Were these people, he wondered, trying to shutter troubles out of their minds, the same as he was? He caught a dark girl in a blue one-piece swimming suit and green rubber swimming cap standing alone like a young tree, fresh, virginal, untouched. If she was his girl! He remembered how Catherine had changed in these last months, a change that had seemed to come over her since she had given in, and that was so hard for him to put his finger on. To have such a girl, she couldn’t be over seventeen, see her changing under a fellow’s hand, growing to like what he gave, and all the rest of it. Already he was wishing to have over again those first weeks after Catherine had let him, and they were gone. But he couldn’t give Catherine the idea he was looking around this way at girls. He looked at her, and saw, almost in pain, how plain she was without make-up, her chubby face framed by her white bathing cap. Suddenly, she seemed to him like a total stranger. He could not make himself believe that she was his girl, his woman who would be his wife in a few weeks, and who would, in about eight months, have a baby of his. Christ, for a lucky miracle! Have to make her exercise.
“Come on, I’ll race you around the beach.”
“I’m too tired, and I couldn’t beat you anyway.”
“Come on. I’ll give you a head start.”
“Please, no, Bill.”
He became gloomy. He didn’t want all these things to happen. He did not even seem to know her... And did she really understand him?
“Where did we leave our things?”
“Around here some place. I know that much,” he said, thinking that he was a bastard to be having thoughts so unfair to her.
He felt himself trapped like a rat in a cage. All this life around him, the sky, everything, were bars, and here he was, and here she was in this cage.
“Here we are,” Studs said, finding the rolled-up bundle of their clothing.
He dug through it and found a package of cigarettes in his trouser pockets. Lighting one, he sat beside Catherine. He looked around the beach, as if looking through the bars of a cage, and he saw all these people in swimming suits, so many girls, so many fellows, and he wondered how many of them were trapped as he was, or would be trapped in the same way? He leaned back, supporting himself on his arms with his palms flat in the hot sand, and the sun was warm on his exposed neck and shoulders. Around him was the ebbing and rising of talk, and the constant eruptions of laughter. All this was not serious, and he wanted not to be serious, and he had something facing him that he had to be serious about. And right beside him was Catherine, who had to be serious about the same thing. She sat quiet, brooding unhappily, and his feeling for her was one of being very sorry. But he had to admire the guts she was showing. There was something! How many of these cuties on the beach here had as much guts as Catherine?
“Come on, let’s take another plunge.”
He looked wistfully over the lake at the horizon, where the merging of sky and water was like some mystery. He was struck with the desire to swim out to it and reach the center of where the sky fell into the water, and he knew there was no such place, and if he swam out, he would finally just sink, and this wish was like so many others that he had had all along. He was like a swimmer going out and out, and the farther he swam the more tired he got and the harder he had to swim.

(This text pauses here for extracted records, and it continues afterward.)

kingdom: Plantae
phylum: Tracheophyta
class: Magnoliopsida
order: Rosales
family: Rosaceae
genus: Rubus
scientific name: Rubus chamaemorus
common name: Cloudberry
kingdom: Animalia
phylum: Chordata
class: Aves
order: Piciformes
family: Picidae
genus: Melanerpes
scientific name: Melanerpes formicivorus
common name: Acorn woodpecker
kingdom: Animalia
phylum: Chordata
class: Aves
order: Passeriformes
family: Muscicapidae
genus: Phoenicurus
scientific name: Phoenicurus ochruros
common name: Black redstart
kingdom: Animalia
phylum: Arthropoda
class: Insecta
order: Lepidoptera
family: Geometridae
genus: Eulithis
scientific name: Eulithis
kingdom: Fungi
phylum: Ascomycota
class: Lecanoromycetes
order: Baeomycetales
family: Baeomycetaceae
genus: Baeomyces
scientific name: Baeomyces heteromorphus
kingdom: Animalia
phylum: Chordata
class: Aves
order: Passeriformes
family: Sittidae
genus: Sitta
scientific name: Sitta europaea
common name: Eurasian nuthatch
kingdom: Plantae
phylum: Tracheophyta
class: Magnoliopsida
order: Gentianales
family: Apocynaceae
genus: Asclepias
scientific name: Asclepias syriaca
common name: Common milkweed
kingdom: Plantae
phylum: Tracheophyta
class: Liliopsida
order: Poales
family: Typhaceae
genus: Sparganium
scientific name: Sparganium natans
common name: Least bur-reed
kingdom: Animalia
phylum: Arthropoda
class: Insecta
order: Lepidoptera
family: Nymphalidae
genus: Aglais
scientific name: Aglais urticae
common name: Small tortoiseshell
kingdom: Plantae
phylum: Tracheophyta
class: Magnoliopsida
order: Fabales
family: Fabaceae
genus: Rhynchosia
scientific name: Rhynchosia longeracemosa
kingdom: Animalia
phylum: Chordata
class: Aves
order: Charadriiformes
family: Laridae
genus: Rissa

“A penny for your thoughts, Bill.”
“Oh, I was just looking at the lake. It’s kind of nice to look out over the lake on a day like this.”
They stared again at the horizon, but Catherine’s eyes were more attracted by a child hobbling on unsure bow legs to the water to fill a small tin pail.
“Cute, isn’t it?”
“What?” Studs asked.
“Darling, and our child is going to be more cute, isn’t it, and it won’t be bow-legged, either,” she said, pointing as the child bent down with its pail.